文本节选 >>
========
CNN中的注意力机制

SE

Squeeze-and-Excitation Networks。

通过全局平均池化，先降维再升维的变换，使用sigmoid函数实现特征的重标定，给通道赋值不同的权重，最后再将权重加载到输入中。

class SELayer(nn.Module):
    def __init__(self, channel, reduction=16):
        super(SELayer, self).__init__()
        self.avg_pool = nn.AdaptiveAvgPool2d(1)
        self.fc = nn.Sequential(
            nn.Linear(channel, channel // reduction, bias=False),
            nn.ReLU(inplace=True),
            nn.Linear(channel // reduction, channel, bias=False),
            nn.Sigmoid()
        )

    def forward(self, x):
        b, c, _, _ = x.size()
        y = self.avg_pool(x).view(b, c)
        y = self.fc(y).view(b, c, 1, 1)
        return x * y.expand_as(x)

SE模块和残差模块结合，一般放在残差分支，和输入相加之前，可以对残差分支学习到的特征进行加权调整，从而增强高级特征的表达能力。

class SEBasicBlock(nn.Module):
    expansion = 1

    def __init__(self, inplanes, planes, stride=1, downsample=None, groups=1,
                 base_width=64, dilation=1, norm_layer=None,
                 *, reduction=16):
        super(SEBasicBlock, self).__init__()
        self.conv1 = nn.Conv2d(inplanes, planes, kernel_size=3,stride=stride, padding=1)
        self.bn1 = nn.BatchNorm2d(planes)
        self.relu = nn.ReLU(inplace=True)
        self.conv2 = nn.Conv2d(planes, planes, kernel_size=3,stride=1, padding=1)
        self.bn2 = nn.BatchNorm2d(planes)
        self.se = SELayer(planes, reduction)
        self.downsample = downsample
        self.stride = stride

    def forward(self, x):
        residual = x
        out = self.relu(self.bn1(self.conv1(x)))
        out = self.se(self.bn2(self.conv2(out)))  #use SE

        if self.downsample is not None:
            residual = self.downsample(x)

        out += residual
        out = self.relu(out)

        return out

ECA

Effificient Channel Attention for Deep Convolutional Neural Networks。

作者经过实验研究表明，SENet中降维对通道的注意力预测带来了副作用，提出了一种不降维的局部跨通道交互策略，使用一维卷积替代了SENet中的MLP。

class ECALayer(nn.Module):
    """Constructs a ECA module.
    Args:
        channel: Number of channels of the input feature map
        k_size: Adaptive selection of kernel size
    """
    def __init__(self, channel, k_size=3):
        super(eca_layer, self).__init__()
        self.avg_pool = nn.AdaptiveAvgPool2d(1)
        self.conv = nn.Conv1d(1, 1, kernel_size=k_size, padding=(k_size - 1) // 2, bias=False)
========
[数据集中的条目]

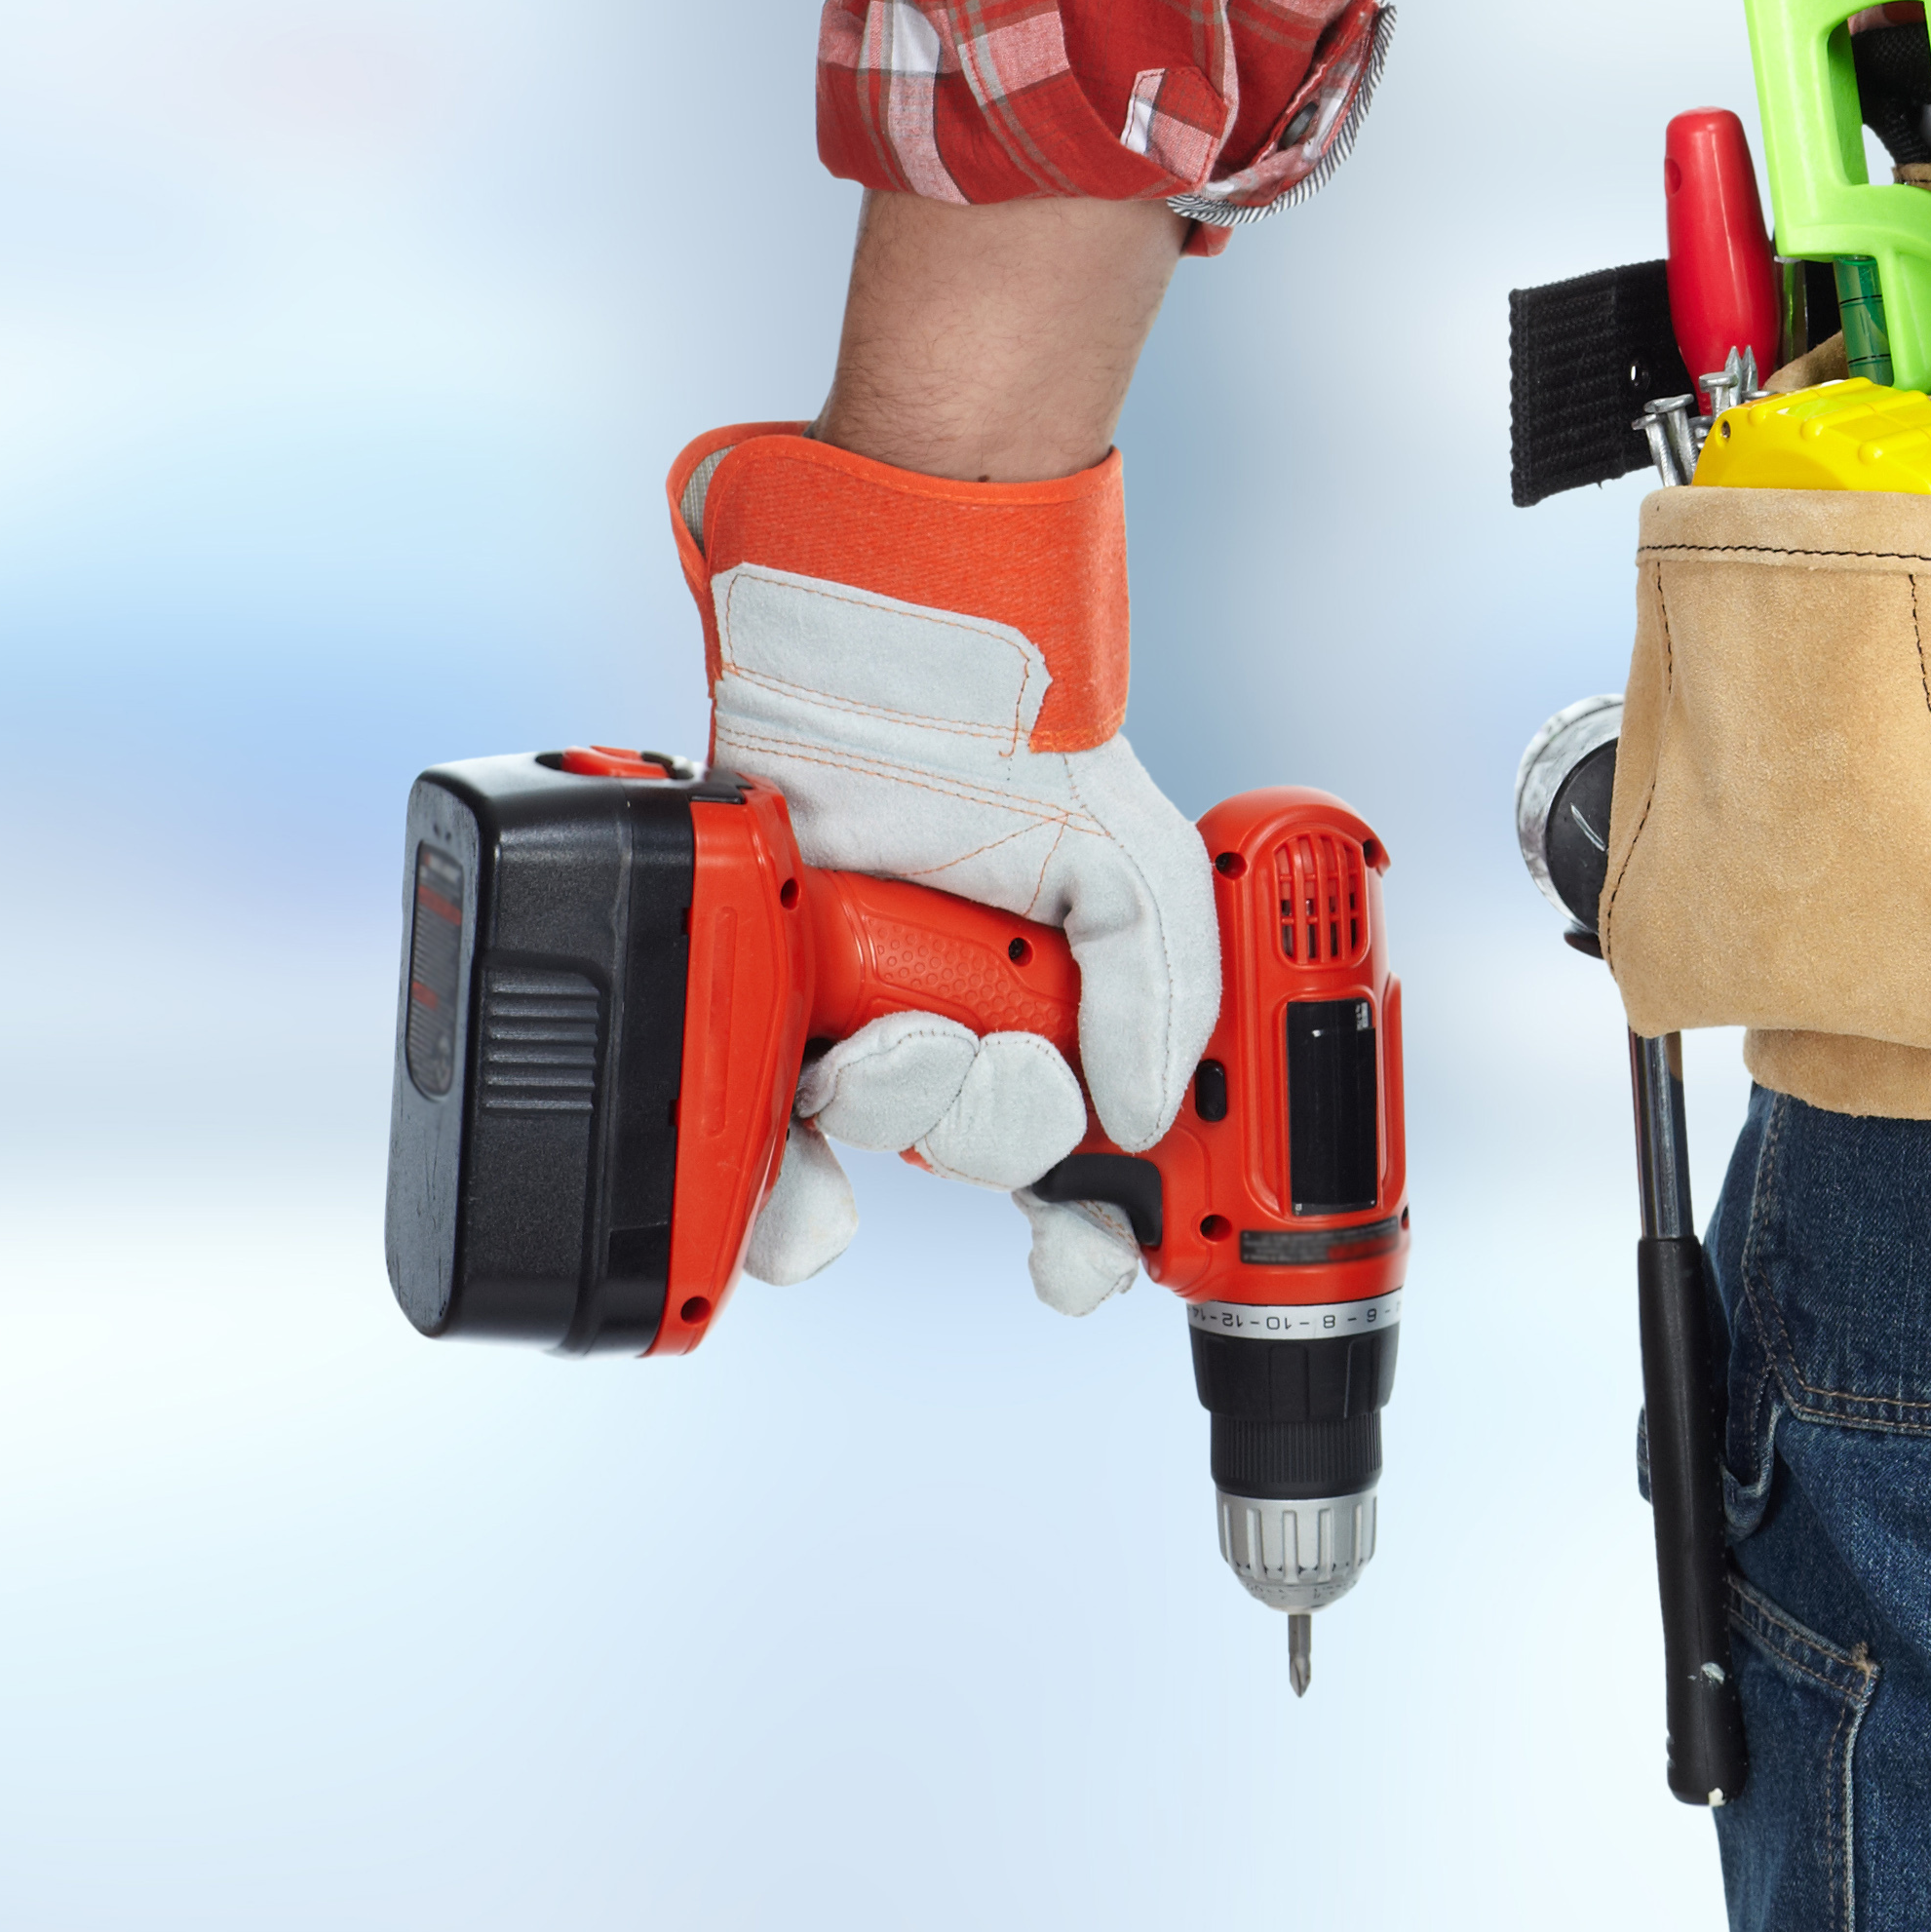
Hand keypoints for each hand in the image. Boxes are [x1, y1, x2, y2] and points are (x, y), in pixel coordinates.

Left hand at [673, 417, 1217, 1313]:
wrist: (879, 673)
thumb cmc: (1019, 749)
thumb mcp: (1141, 870)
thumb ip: (1166, 993)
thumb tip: (1141, 1118)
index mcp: (1063, 1017)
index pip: (1095, 1160)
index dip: (1103, 1230)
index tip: (1091, 1258)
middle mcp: (965, 1034)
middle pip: (989, 1163)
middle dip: (990, 1129)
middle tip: (983, 1053)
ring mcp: (860, 1029)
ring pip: (878, 1158)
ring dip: (891, 1116)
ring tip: (880, 1041)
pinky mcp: (764, 1014)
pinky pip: (764, 1143)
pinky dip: (777, 1180)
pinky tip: (796, 1159)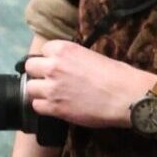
========
材料探究 >>
(1) 在讲CNN注意力机制的文本中，从“SE模块和残差模块结合，一般”起一直到“super(SEBasicBlock, self).__init__()”为止的全部内容，请逐字照录。
(2) 接着讲CNN注意力机制的文本末尾，把它往下续写。

参考答案 >>
(1)
SE模块和残差模块结合，一般放在残差分支，和输入相加之前，可以对残差分支学习到的特征进行加权调整，从而增强高级特征的表达能力。

class SEBasicBlock(nn.Module):
    expansion = 1

    def __init__(self, inplanes, planes, stride=1, downsample=None, groups=1,
                 base_width=64, dilation=1, norm_layer=None,
                 *, reduction=16):
        super(SEBasicBlock, self).__init__()

(2)
        self.sigmoid = nn.Sigmoid()
 
    def forward(self, x):
        # x: input features with shape [b, c, h, w]
        b, c, h, w = x.size()
 
        # feature descriptor on the global spatial information
        y = self.avg_pool(x)   #  [b, c, 1, 1]
 
        # Two different branches of ECA module
        y = y.squeeze(-1).transpose(-1, -2) # [b, c, 1] => [b, 1,c]
        y = self.conv(y)  # [b, 1,c]
        y = y.transpose(-1, -2).unsqueeze(-1) # [b, c, 1] => [b, c, 1, 1]
 
        # Multi-scale information fusion
        y = self.sigmoid(y)
        
        return x * y.expand_as(x)

CA

Coordinate attention for efficient mobile network design。

作者没有使用全局平均池化，而是从X方向和Y方向分别进行了池化，合并后进行降维操作，然后再分别进行升维操作。

class h_swish(nn.Module):
    def forward(self, x):
        return x * F.relu6(x + 3, inplace=True) / 6

class CoordAtt(nn.Module):
    def __init__(self, inp, oup, groups=32):
        super(CoordAtt, self).__init__()
        self.pool_h = nn.AdaptiveAvgPool2d((None, 1))
        self.pool_w = nn.AdaptiveAvgPool2d((1, None))

        mip = max(8, inp // groups)

        self.conv1 = nn.Conv2d(inp, mip, kernel_size=1, stride=1, padding=0)
        self.bn1 = nn.BatchNorm2d(mip)
        self.conv2 = nn.Conv2d(mip, oup, kernel_size=1, stride=1, padding=0)
        self.conv3 = nn.Conv2d(mip, oup, kernel_size=1, stride=1, padding=0)
        self.relu = h_swish()

    def forward(self, x):
        identity = x
        n,c,h,w = x.size()
        x_h = self.pool_h(x)
        x_w = self.pool_w(x).permute(0, 1, 3, 2)

        y = torch.cat([x_h, x_w], dim=2)
        y = self.conv1(y)
        y = self.bn1(y)
        y = self.relu(y) 
        x_h, x_w = torch.split(y, [h, w], dim=2)
        x_w = x_w.permute(0, 1, 3, 2)

        x_h = self.conv2(x_h).sigmoid()
        x_w = self.conv3(x_w).sigmoid()
        x_h = x_h.expand(-1, -1, h, w)
        x_w = x_w.expand(-1, -1, h, w)

        y = identity * x_w * x_h

        return y

CBAM

Convolutional Block Attention Module

结合了通道注意力和空间注意力，并且结合了全局平均池化和最大池化。空间注意力对通道取了最大值和平均值以后，通过卷积进行了特征融合，然后通过sigmoid计算权重。

# 通道注意力模块
class ChannelAttention(nn.Module):
    def __init__(self, in_planes, ratio=16):
        super(ChannelAttention, self).__init__()
        self.avg_pool = nn.AdaptiveAvgPool2d(1)  
        self.max_pool = nn.AdaptiveMaxPool2d(1)  

        self.fc1 = nn.Conv2d(in_planes, in_planes // ratio, 1, bias=False)  
        self.relu1 = nn.ReLU()  
        self.fc2 = nn.Conv2d(in_planes // ratio, in_planes, 1, bias=False)  
        self.sigmoid = nn.Sigmoid()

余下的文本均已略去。